**Activity:**
Set down each line of the listing exactly as it reads.

**Material provided:**
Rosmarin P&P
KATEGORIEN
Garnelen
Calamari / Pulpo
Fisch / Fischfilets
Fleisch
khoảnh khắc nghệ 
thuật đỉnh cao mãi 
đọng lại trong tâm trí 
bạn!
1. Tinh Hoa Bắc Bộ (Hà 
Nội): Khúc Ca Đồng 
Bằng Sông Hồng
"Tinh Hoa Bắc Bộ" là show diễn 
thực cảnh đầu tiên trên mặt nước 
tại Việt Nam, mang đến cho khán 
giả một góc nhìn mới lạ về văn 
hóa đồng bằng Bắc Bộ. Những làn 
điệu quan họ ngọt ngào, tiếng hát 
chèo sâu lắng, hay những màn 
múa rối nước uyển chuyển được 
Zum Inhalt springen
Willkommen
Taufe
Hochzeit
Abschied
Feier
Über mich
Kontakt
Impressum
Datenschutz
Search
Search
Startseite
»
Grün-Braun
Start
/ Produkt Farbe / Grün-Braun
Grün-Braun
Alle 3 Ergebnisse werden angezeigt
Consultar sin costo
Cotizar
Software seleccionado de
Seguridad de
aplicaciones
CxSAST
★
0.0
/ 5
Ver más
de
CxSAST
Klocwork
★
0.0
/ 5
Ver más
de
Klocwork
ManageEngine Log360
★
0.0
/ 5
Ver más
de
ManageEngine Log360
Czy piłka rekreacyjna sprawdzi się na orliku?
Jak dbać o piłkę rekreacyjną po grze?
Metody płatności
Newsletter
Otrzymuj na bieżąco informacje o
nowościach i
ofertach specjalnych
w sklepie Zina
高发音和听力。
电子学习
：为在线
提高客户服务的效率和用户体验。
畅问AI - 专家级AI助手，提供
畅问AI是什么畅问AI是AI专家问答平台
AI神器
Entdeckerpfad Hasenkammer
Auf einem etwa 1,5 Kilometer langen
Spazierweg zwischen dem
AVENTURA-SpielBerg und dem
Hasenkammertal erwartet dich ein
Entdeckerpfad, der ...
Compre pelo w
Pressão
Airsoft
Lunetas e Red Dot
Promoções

**Response box:**
Rosmarin P&P
KATEGORIEN
Garnelen
Calamari / Pulpo
Fisch / Fischfilets
Fleisch
khoảnh khắc nghệ 
thuật đỉnh cao mãi 
đọng lại trong tâm trí 
bạn!
1. Tinh Hoa Bắc Bộ (Hà 
Nội): Khúc Ca Đồng 
Bằng Sông Hồng
"Tinh Hoa Bắc Bộ" là show diễn 
thực cảnh đầu tiên trên mặt nước 
tại Việt Nam, mang đến cho khán 
giả một góc nhìn mới lạ về văn 
hóa đồng bằng Bắc Bộ. Những làn 
điệu quan họ ngọt ngào, tiếng hát 
chèo sâu lắng, hay những màn 
múa rối nước uyển chuyển được 
Zum Inhalt springen
Willkommen
Taufe
Hochzeit
Abschied
Feier
Über mich
Kontakt
Impressum
Datenschutz
Search
Search
Startseite
»
Grün-Braun
Start
/ Produkt Farbe / Grün-Braun
Grün-Braun
Alle 3 Ergebnisse werden angezeigt
Consultar sin costo
Cotizar
Software seleccionado de
Seguridad de
aplicaciones
CxSAST
★
0.0
/ 5
Ver más
de
CxSAST
Klocwork
★
0.0
/ 5
Ver más
de
Klocwork
ManageEngine Log360
★
0.0
/ 5
Ver más
de
ManageEngine Log360
Czy piłka rekreacyjna sprawdzi się na orliku?
Jak dbać o piłkę rekreacyjną po grze?
Metody płatności
Newsletter
Otrzymuj na bieżąco informacje o
nowościach i
ofertach specjalnych
w sklepie Zina
高发音和听力。
电子学习
：为在线
提高客户服务的效率和用户体验。
畅问AI - 专家级AI助手，提供
畅问AI是什么畅问AI是AI专家问答平台
AI神器
Entdeckerpfad Hasenkammer
Auf einem etwa 1,5 Kilometer langen
Spazierweg zwischen dem
AVENTURA-SpielBerg und dem
Hasenkammertal erwartet dich ein
Entdeckerpfad, der ...
Compre pelo w
Pressão
Airsoft
Lunetas e Red Dot
Promoções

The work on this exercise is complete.